Stored entries:
## Start
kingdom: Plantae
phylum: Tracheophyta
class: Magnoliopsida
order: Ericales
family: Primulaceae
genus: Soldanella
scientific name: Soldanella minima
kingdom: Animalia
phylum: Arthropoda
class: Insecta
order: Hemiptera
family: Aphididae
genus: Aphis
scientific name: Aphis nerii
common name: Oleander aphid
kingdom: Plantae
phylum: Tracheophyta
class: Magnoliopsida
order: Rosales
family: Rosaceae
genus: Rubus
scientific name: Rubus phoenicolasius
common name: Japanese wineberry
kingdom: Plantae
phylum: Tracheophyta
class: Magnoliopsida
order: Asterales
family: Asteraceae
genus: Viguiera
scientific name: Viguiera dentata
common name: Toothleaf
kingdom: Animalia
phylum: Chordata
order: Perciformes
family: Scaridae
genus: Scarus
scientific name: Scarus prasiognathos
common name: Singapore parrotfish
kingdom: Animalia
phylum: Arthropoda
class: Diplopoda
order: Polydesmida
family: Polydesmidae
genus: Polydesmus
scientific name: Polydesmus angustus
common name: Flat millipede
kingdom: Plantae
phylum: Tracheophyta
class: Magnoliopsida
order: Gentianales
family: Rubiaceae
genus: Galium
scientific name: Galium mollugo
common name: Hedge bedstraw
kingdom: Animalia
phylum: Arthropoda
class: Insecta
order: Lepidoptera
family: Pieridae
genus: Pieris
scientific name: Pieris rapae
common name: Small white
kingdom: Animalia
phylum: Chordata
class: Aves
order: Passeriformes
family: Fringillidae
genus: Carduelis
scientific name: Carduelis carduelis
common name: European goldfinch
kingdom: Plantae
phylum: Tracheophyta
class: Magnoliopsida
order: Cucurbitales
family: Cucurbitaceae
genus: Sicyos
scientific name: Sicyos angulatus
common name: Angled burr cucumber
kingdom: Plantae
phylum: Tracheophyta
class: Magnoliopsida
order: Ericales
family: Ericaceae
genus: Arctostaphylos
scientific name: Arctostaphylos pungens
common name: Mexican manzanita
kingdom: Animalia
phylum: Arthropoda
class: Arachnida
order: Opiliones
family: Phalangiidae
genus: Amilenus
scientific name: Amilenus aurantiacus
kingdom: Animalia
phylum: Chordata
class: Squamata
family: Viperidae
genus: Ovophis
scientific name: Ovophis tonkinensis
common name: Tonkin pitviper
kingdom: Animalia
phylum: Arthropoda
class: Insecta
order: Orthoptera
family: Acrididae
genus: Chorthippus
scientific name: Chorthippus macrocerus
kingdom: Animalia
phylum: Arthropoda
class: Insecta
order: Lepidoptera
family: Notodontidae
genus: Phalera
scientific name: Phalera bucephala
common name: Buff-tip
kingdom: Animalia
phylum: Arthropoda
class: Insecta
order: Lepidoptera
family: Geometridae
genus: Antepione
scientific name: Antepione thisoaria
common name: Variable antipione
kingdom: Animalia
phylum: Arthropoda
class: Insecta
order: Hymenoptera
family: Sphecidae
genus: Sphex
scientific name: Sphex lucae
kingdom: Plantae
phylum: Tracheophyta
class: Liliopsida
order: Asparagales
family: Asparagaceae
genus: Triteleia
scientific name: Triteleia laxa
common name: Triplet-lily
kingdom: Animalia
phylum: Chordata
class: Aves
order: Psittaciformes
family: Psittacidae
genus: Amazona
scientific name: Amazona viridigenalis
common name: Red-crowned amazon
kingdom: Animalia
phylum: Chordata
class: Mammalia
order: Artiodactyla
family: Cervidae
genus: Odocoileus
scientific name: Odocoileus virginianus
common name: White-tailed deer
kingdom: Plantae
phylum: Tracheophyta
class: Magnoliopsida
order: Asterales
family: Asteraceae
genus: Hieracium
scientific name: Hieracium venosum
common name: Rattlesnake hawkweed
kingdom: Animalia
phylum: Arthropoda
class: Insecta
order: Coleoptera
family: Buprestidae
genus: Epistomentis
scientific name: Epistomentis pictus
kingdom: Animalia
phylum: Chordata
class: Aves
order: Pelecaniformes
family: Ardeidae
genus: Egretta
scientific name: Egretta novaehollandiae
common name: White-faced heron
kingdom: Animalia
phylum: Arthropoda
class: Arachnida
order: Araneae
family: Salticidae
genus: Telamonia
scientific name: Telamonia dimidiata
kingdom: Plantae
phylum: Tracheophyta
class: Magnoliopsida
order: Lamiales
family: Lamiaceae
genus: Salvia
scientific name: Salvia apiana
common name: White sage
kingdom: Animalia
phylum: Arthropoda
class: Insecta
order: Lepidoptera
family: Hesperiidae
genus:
## End
● **Task to carry out**: Render every line of all the entries above as a JSON list of strings, one string per line, with blank lines omitted.

● **Task result**:
[
  "kingdom: Plantae",
  "phylum: Tracheophyta",
  "class: Magnoliopsida",
  "order: Ericales",
  "family: Primulaceae",
  "genus: Soldanella",
  "scientific name: Soldanella minima",
  "kingdom: Animalia",
  "phylum: Arthropoda",
  "class: Insecta",
  "order: Hemiptera",
  "family: Aphididae",
  "genus: Aphis",
  "scientific name: Aphis nerii",
  "common name: Oleander aphid",
  "kingdom: Plantae",
  "phylum: Tracheophyta",
  "class: Magnoliopsida",
  "order: Rosales",
  "family: Rosaceae",
  "genus: Rubus",
  "scientific name: Rubus phoenicolasius",
  "common name: Japanese wineberry",
  "kingdom: Plantae",
  "phylum: Tracheophyta",
  "class: Magnoliopsida",
  "order: Asterales",
  "family: Asteraceae",
  "genus: Viguiera",
  "scientific name: Viguiera dentata",
  "common name: Toothleaf",
  "kingdom: Animalia",
  "phylum: Chordata",
  "order: Perciformes",
  "family: Scaridae",
  "genus: Scarus",
  "scientific name: Scarus prasiognathos",
  "common name: Singapore parrotfish",
  "kingdom: Animalia",
  "phylum: Arthropoda",
  "class: Diplopoda",
  "order: Polydesmida",
  "family: Polydesmidae",
  "genus: Polydesmus",
  "scientific name: Polydesmus angustus",
  "common name: Flat millipede",
  "kingdom: Plantae",
  "phylum: Tracheophyta",
  "class: Magnoliopsida",
  "order: Gentianales",
  "family: Rubiaceae",
  "genus: Galium",
  "scientific name: Galium mollugo",
  "common name: Hedge bedstraw",
  "kingdom: Animalia",
  "phylum: Arthropoda",
  "class: Insecta",
  "order: Lepidoptera",
  "family: Pieridae",
  "genus: Pieris",
  "scientific name: Pieris rapae",
  "common name: Small white",
  "kingdom: Animalia",
  "phylum: Chordata",
  "class: Aves",
  "order: Passeriformes",
  "family: Fringillidae",
  "genus: Carduelis",
  "scientific name: Carduelis carduelis",
  "common name: European goldfinch",
  "kingdom: Plantae",
  "phylum: Tracheophyta",
  "class: Magnoliopsida",
  "order: Cucurbitales",
  "family: Cucurbitaceae",
  "genus: Sicyos",
  "scientific name: Sicyos angulatus",
  "common name: Angled burr cucumber",
  "kingdom: Plantae",
  "phylum: Tracheophyta",
  "class: Magnoliopsida",
  "order: Ericales",
  "family: Ericaceae",
  "genus: Arctostaphylos",
  "scientific name: Arctostaphylos pungens",
  "common name: Mexican manzanita",
  "kingdom: Animalia",
  "phylum: Arthropoda",
  "class: Arachnida",
  "order: Opiliones",
  "family: Phalangiidae",
  "genus: Amilenus",
  "scientific name: Amilenus aurantiacus",
  "kingdom: Animalia",
  "phylum: Chordata",
  "class: Squamata",
  "family: Viperidae",
  "genus: Ovophis",
  "scientific name: Ovophis tonkinensis",
  "common name: Tonkin pitviper",
  "kingdom: Animalia",
  "phylum: Arthropoda",
  "class: Insecta",
  "order: Orthoptera",
  "family: Acrididae",
  "genus: Chorthippus",
  "scientific name: Chorthippus macrocerus",
  "kingdom: Animalia",
  "phylum: Arthropoda",
  "class: Insecta",
  "order: Lepidoptera",
  "family: Notodontidae",
  "genus: Phalera",
  "scientific name: Phalera bucephala",
  "common name: Buff-tip",
  "kingdom: Animalia",
  "phylum: Arthropoda",
  "class: Insecta",
  "order: Lepidoptera",
  "family: Geometridae",
  "genus: Antepione",
  "scientific name: Antepione thisoaria",
  "common name: Variable antipione",
  "kingdom: Animalia",
  "phylum: Arthropoda",
  "class: Insecta",
  "order: Hymenoptera",
  "family: Sphecidae",
  "genus: Sphex",
  "scientific name: Sphex lucae",
  "kingdom: Plantae",
  "phylum: Tracheophyta",
  "class: Liliopsida",
  "order: Asparagales",
  "family: Asparagaceae",
  "genus: Triteleia",
  "scientific name: Triteleia laxa",
  "common name: Triplet-lily",
  "kingdom: Animalia",
  "phylum: Chordata",
  "class: Aves",
  "order: Psittaciformes",
  "family: Psittacidae",
  "genus: Amazona",
  "scientific name: Amazona viridigenalis",
  "common name: Red-crowned amazon",
  "kingdom: Animalia",
  "phylum: Chordata",
  "class: Mammalia",
  "order: Artiodactyla",
  "family: Cervidae",
  "genus: Odocoileus",
  "scientific name: Odocoileus virginianus",
  "common name: White-tailed deer",
  "kingdom: Plantae",
  "phylum: Tracheophyta",
  "class: Magnoliopsida",
  "order: Asterales",
  "family: Asteraceae",
  "genus: Hieracium",
  "scientific name: Hieracium venosum",
  "common name: Rattlesnake hawkweed",
  "kingdom: Animalia",
  "phylum: Arthropoda",
  "class: Insecta",
  "order: Coleoptera",
  "family: Buprestidae",
  "genus: Epistomentis",
  "scientific name: Epistomentis pictus",
  "kingdom: Animalia",
  "phylum: Chordata",
  "class: Aves",
  "order: Pelecaniformes",
  "family: Ardeidae",
  "genus: Egretta",
  "scientific name: Egretta novaehollandiae",
  "common name: White-faced heron",
  "kingdom: Animalia",
  "phylum: Arthropoda",
  "class: Arachnida",
  "order: Araneae",
  "family: Salticidae",
  "genus: Telamonia",
  "scientific name: Telamonia dimidiata",
  "kingdom: Plantae",
  "phylum: Tracheophyta",
  "class: Magnoliopsida",
  "order: Lamiales",
  "family: Lamiaceae",
  "genus: Salvia",
  "scientific name: Salvia apiana",
  "common name: White sage",
  "kingdom: Animalia",
  "phylum: Arthropoda",
  "class: Insecta",
  "order: Lepidoptera",
  "family: Hesperiidae",
  "genus:"
]